O PCP vai entregar ainda esta terça-feira um agendamento potestativo para Nuno Crato ser ouvido sobre a abertura do ano letivo. O requerimento vai ser discutido na quarta-feira na Comissão de Educação, Ciência e Cultura.

Como é potestativo, obriga o governante a deslocar-se à Assembleia da República. A data da audição poderá ficar definida amanhã.

Também o Bloco de Esquerda já requereu "a audição urgente" do governante por causa do atraso do início do ano escolar 2015/2016.

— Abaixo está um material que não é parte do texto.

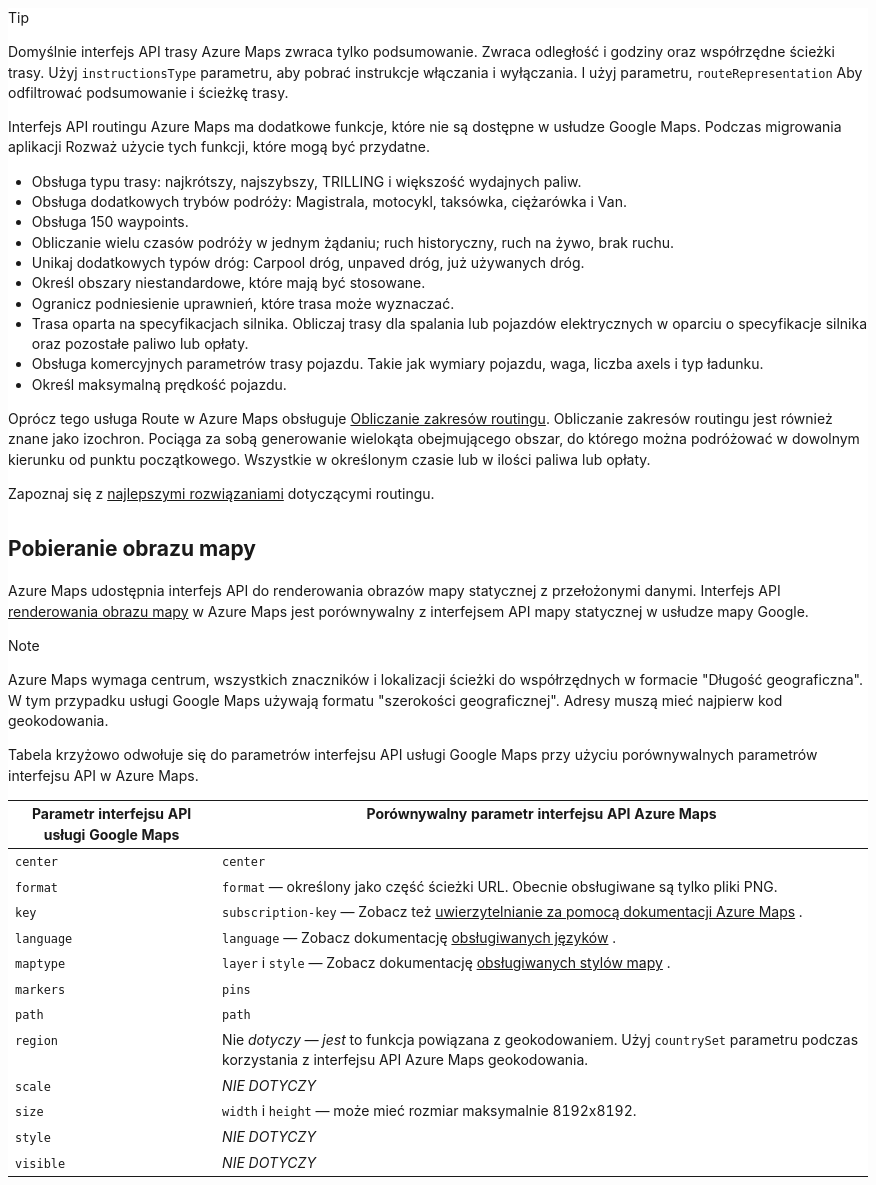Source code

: > [!TIP]
> Domyślnie interfejs API trasy Azure Maps zwraca tylko podsumowanie. Zwraca odległość i godziny oraz współrzędne ścieżki trasy. Użyj `instructionsType` parametru, aby pobrać instrukcje włączania i wyłączania. I użyj parametru, `routeRepresentation` Aby odfiltrować podsumowanie i ścieżkę trasy.

Interfejs API routingu Azure Maps ma dodatkowe funkcje, które nie są dostępne w usłudze Google Maps. Podczas migrowania aplikacji Rozważ użycie tych funkcji, które mogą być przydatne.

- Obsługa typu trasy: najkrótszy, najszybszy, TRILLING i większość wydajnych paliw.
- Obsługa dodatkowych trybów podróży: Magistrala, motocykl, taksówka, ciężarówka i Van.
- Obsługa 150 waypoints.
- Obliczanie wielu czasów podróży w jednym żądaniu; ruch historyczny, ruch na żywo, brak ruchu.
- Unikaj dodatkowych typów dróg: Carpool dróg, unpaved dróg, już używanych dróg.
- Określ obszary niestandardowe, które mają być stosowane.
- Ogranicz podniesienie uprawnień, które trasa może wyznaczać.
- Trasa oparta na specyfikacjach silnika. Obliczaj trasy dla spalania lub pojazdów elektrycznych w oparciu o specyfikacje silnika oraz pozostałe paliwo lub opłaty.
- Obsługa komercyjnych parametrów trasy pojazdu. Takie jak wymiary pojazdu, waga, liczba axels i typ ładunku.
- Określ maksymalną prędkość pojazdu.

Oprócz tego usługa Route w Azure Maps obsługuje [Obliczanie zakresów routingu](/rest/api/maps/route/getrouterange). Obliczanie zakresów routingu jest również znane jako izochron. Pociąga za sobą generowanie wielokąta obejmującego obszar, do którego można podróżować w dowolnym kierunku od punktu początkowego. Wszystkie w określonym czasie lub w ilości paliwa lub opłaty.

Zapoznaj się z [najlepszymi rozwiązaniami](how-to-use-best-practices-for-routing.md) dotyczącymi routingu.

## <a name="retrieve-a-map-image"></a>Pobieranie obrazu mapy

Azure Maps udostępnia interfejs API do renderowania obrazów mapy statycznej z przełożonymi danymi. Interfejs API [renderowania obrazu mapy](/rest/api/maps/render/getmapimagerytile) w Azure Maps jest porównywalny z interfejsem API mapy statycznej w usłudze mapy Google.

> [!NOTE]
> Azure Maps wymaga centrum, wszystkich znaczników i lokalizacji ścieżki do współrzędnych w formacie "Długość geograficzna". W tym przypadku usługi Google Maps używają formatu "szerokości geograficznej". Adresy muszą mieć najpierw kod geokodowania.

Tabela krzyżowo odwołuje się do parametrów interfejsu API usługi Google Maps przy użyciu porównywalnych parametrów interfejsu API w Azure Maps.

| Parametr interfejsu API usługi Google Maps | Porównywalny parametr interfejsu API Azure Maps  |
|---------------------------|--------------------------------------|
| `center`                    | `center`                           |
| `format`                    | `format` — określony jako część ścieżki URL. Obecnie obsługiwane są tylko pliki PNG. |
| `key`                       | `subscription-key` — Zobacz też [uwierzytelnianie za pomocą dokumentacji Azure Maps](azure-maps-authentication.md) . |
| `language`                  | `language` — Zobacz dokumentację [obsługiwanych języków](supported-languages.md) .  |
| `maptype`                   | `layer` i `style` — Zobacz dokumentację [obsługiwanych stylów mapy](supported-map-styles.md) . |
| `markers`                   | `pins`                             |
| `path`                      | `path`                             |
| `region`                    | Nie *dotyczy — jest* to funkcja powiązana z geokodowaniem. Użyj `countrySet` parametru podczas korzystania z interfejsu API Azure Maps geokodowania.  |
| `scale`                     | *NIE DOTYCZY*                              |
| `size`                      | `width` i `height` — może mieć rozmiar maksymalnie 8192x8192. |
| `style`                     | *NIE DOTYCZY*                              |
| `visible`                   | *NIE DOTYCZY*                              |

As aulas vão começar não a 15, mas a 21 de setembro. Os alunos podem, assim,  “ganhar” mais uma semana de férias.

Recorde-se que ano de 2014/2015, o início das aulas - embora atribulado pela falta de professores em muitas escolas -, estava marcado para a semana de 11 a 15 de setembro. 

Em resposta à TVI24, o ministério da Educação justificou este adiamento por outros motivos, dizendo que o objetivo é  encontrar “um maior equilíbrio na duração dos três períodos letivos”.